In high-income countries, the leading causes of death are non-communicable diseases, such as Inflammatory Bowel Disease (IBD), cancer, and cardiovascular disease. An important feature of most non-communicable diseases is inflammation-induced gut dysbiosis characterized by a shift in the microbial community structure from obligate to facultative anaerobes such as Proteobacteria. This microbial imbalance can contribute to disease pathogenesis due to either a microbiota-derived metabolite being depleted or produced at a harmful concentration. However, little is known about the mechanism by which inflammation mediates changes in the host physiology to induce disruption of the microbial ecosystem in our large intestine leading to disease.
Our group uses a multidisciplinary approach combining microbiology, molecular biology, cell biology, immunology, and pathology to understand how inflammation-dependent changes in gut epithelial metabolism can result in gut dysbiosis and increased risk of non-communicable disease. Specifically, we used various mouse models, including diet-induced-obesity, chemical-induced colitis, and germ-free animals, to identify metabolic pathways in the gut bacteria and in the host response to microbiota-induced metabolites that will aid in the prevention of human disease.
Another arm of our research program focuses on how intestinal inflammation caused by the bacterial pathogen Salmonella enterica serovar Typhimurium induces changes in host physiology and how these changes can cause disruption of the microbial ecosystem (microbiota) in our large intestine and promote pathogen colonization and disease.

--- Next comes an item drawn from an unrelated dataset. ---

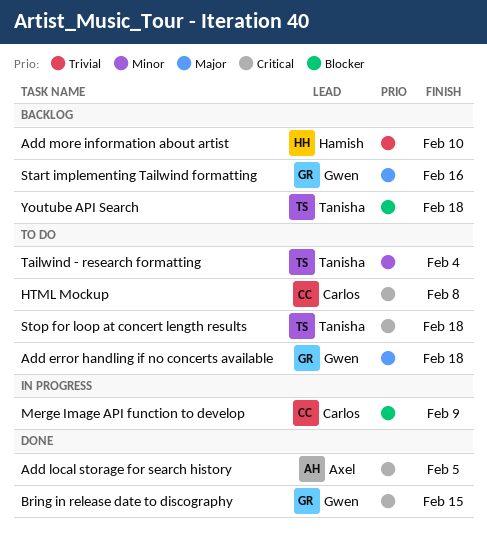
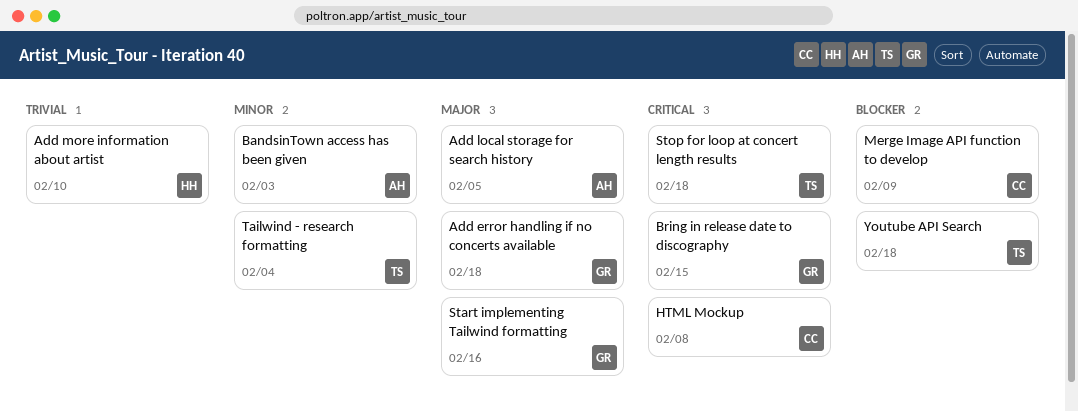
Add local storage for search history, priority: Critical -> Major
BandsinTown access has been given: none -> present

- How do the host and the microbiota work together to promote health?
- What are the mechanisms leading to gut dysbiosis during inflammation?
- Can we identify the metabolic pathways in gut bacteria and the host response to microbiota-produced metabolites that will aid in the prevention of human diseases?
- Can we prevent non-communicable diseases by targeting host epithelial metabolism?
- Which mechanisms are used by enteric pathogens (e.g., Salmonella Typhimurium) to overcome microbiota-mediated colonization resistance?